Inleiding
Megacolon is een aandoening waarbij de dikke darm van een konijn abnormaal groot en slap wordt. Hierdoor kunnen problemen ontstaan met de spijsvertering en het verwijderen van ontlasting. Dit kan leiden tot een opgeblazen buik, verminderde eetlust, gewichtsverlies en zelfs levensbedreigende situaties als het niet op tijd wordt herkend en behandeld. Hoewel het bij konijnen relatief zeldzaam is, komt het opvallend vaak voor bij dieren met een specifieke genetische achtergrond – vooral bij konijnen met een bepaald bontpatroon, zoals die van het ras ‘English Spot’. In dit onderzoek is gekeken naar de relatie tussen deze genetische aanleg en het ontstaan van megacolon.
Onderzoek
De onderzoekers wilden weten of konijnen met het zogenaamde “English Spot”-gen in dubbele vorm (dat wil zeggen dat ze het van beide ouders hebben geërfd) een grotere kans hebben op het krijgen van megacolon. Hiervoor onderzochten ze een groep albinokonijnen met verschillende genetische eigenschappen. Een deel van deze konijnen had het English Spot-gen in dubbele vorm (EnEn), terwijl andere dieren slechts één kopie van dit gen hadden (Enen).

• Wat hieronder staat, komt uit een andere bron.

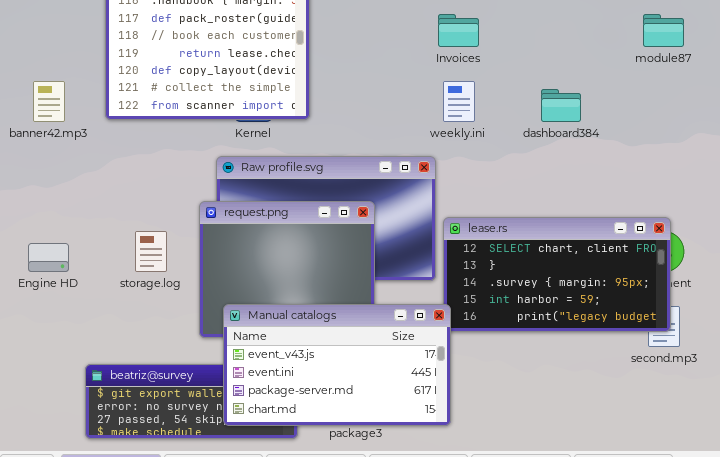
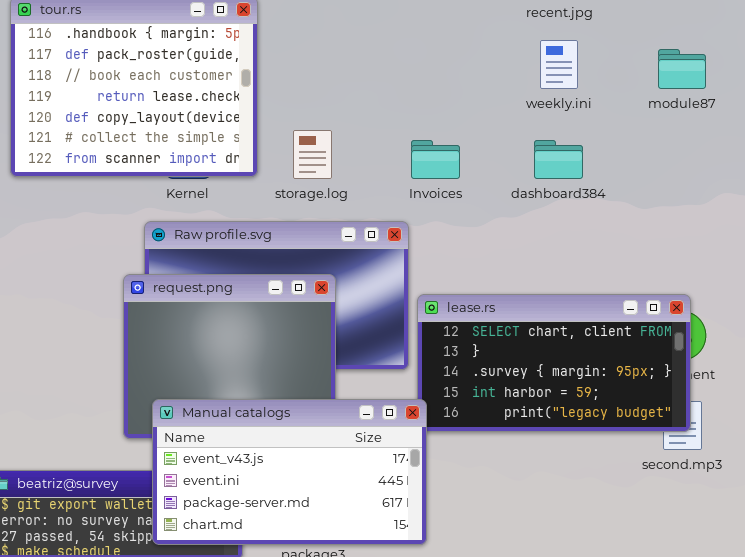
Invoices: [438,14,479,47] -> [411,140,460,179], moved
weekly.ini: [443,81,475,122] -> [540,40,578,89], moved
storage.log: [135,231,167,272] -> [293,130,332,179], moved

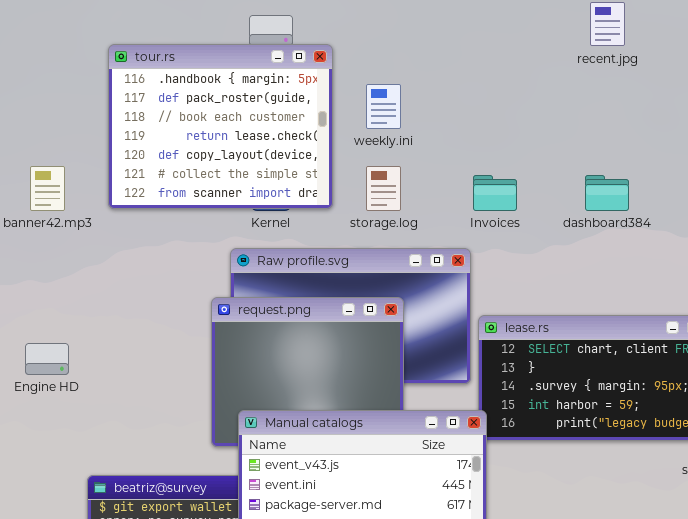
weekly.ini: [540,40,578,89] -> [366,84,401,129], moved

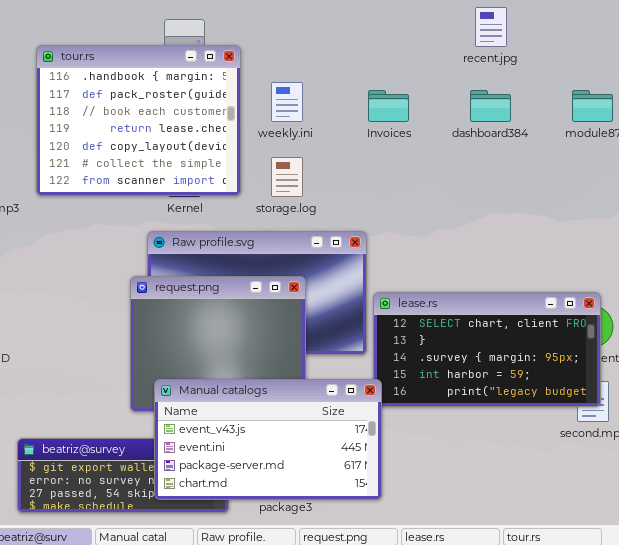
Invoices: [473,175,517,211] -> [368,90,409,122], moved
dashboard384: [585,175,629,211] -> [470,90,511,122], moved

De konijnen werden nauwkeurig gevolgd: hun groei, gezondheid, voedselopname en de ontwikkeling van hun spijsverteringskanaal werden onderzocht. Op het moment van slachten werden ook het gewicht van de darmen en de verhouding tussen darmgewicht en lichaamsgewicht gemeten. Ook werden fokresultaten bekeken en is gelet op symptomen die horen bij megacolon.
Resultaten
De resultaten waren duidelijk. Konijnen met het English Spot-gen in dubbele vorm (EnEn) bleken veel grotere en zwaardere darmen te hebben dan de andere konijnen. Dat is een duidelijk kenmerk van megacolon. Bijvoorbeeld:
-
De darmen van deze konijnen wogen gemiddeld 16,5% van hun totale lichaamsgewicht. Bij konijnen met slechts één kopie van het gen (Enen) was dat maar 8,5%.
-
Als werd gekeken naar het gewicht van alleen het karkas (dus zonder ingewanden), dan was het verschil nog groter: 37% van het karkasgewicht bij EnEn-konijnen zat in de darmen, tegenover slechts 17% bij Enen-konijnen.
Daarnaast werden er ook in de praktijk aanwijzingen gevonden voor megacolon. Een van de onderzochte fokrammen met het EnEn-genotype bleek chronisch last te hebben van de aandoening. Het dier had een opgezwollen buik en problemen met de ontlasting – typische kenmerken van megacolon.
Conclusie
Dit onderzoek laat zien dat het megacolon-syndroom bij konijnen sterk verband houdt met een genetische aanleg, vooral bij dieren die het English Spot-gen van beide ouders hebben geërfd. Bij deze konijnen raakt de dikke darm uitgerekt en functioneert niet goed, wat kan leiden tot ernstige spijsverteringsproblemen.
Voor konijnenliefhebbers, fokkers en dierenartsen is het belangrijk om te weten dat het uiterlijk van een konijn – bijvoorbeeld een bepaalde vachttekening – iets kan zeggen over het risico op bepaalde erfelijke aandoeningen. Als je een konijn hebt met een English Spot-tekening of een kruising daarvan, is het verstandig om alert te zijn op symptomen zoals een bolle buik, afwijkende keutels of problemen met eten en poepen. Vroegtijdige herkenning en ondersteuning kunnen ernstige complicaties helpen voorkomen.
Ook voor fokkers is deze kennis van groot belang: het vermijden van het fokken met twee dragers van het English Spot-gen (om zo geen EnEn-nakomelingen te krijgen) kan bijdragen aan het verminderen van het risico op megacolon in toekomstige generaties konijnen.
Bronvermelding:
Wieberneit, D., & Wegner, W. (1995). Albino rabbits can suffer from megacolon-syndrome when they are homozygous for the “English Spot” gene (EnEn). World Rabbit Science, 3(1), 19–26.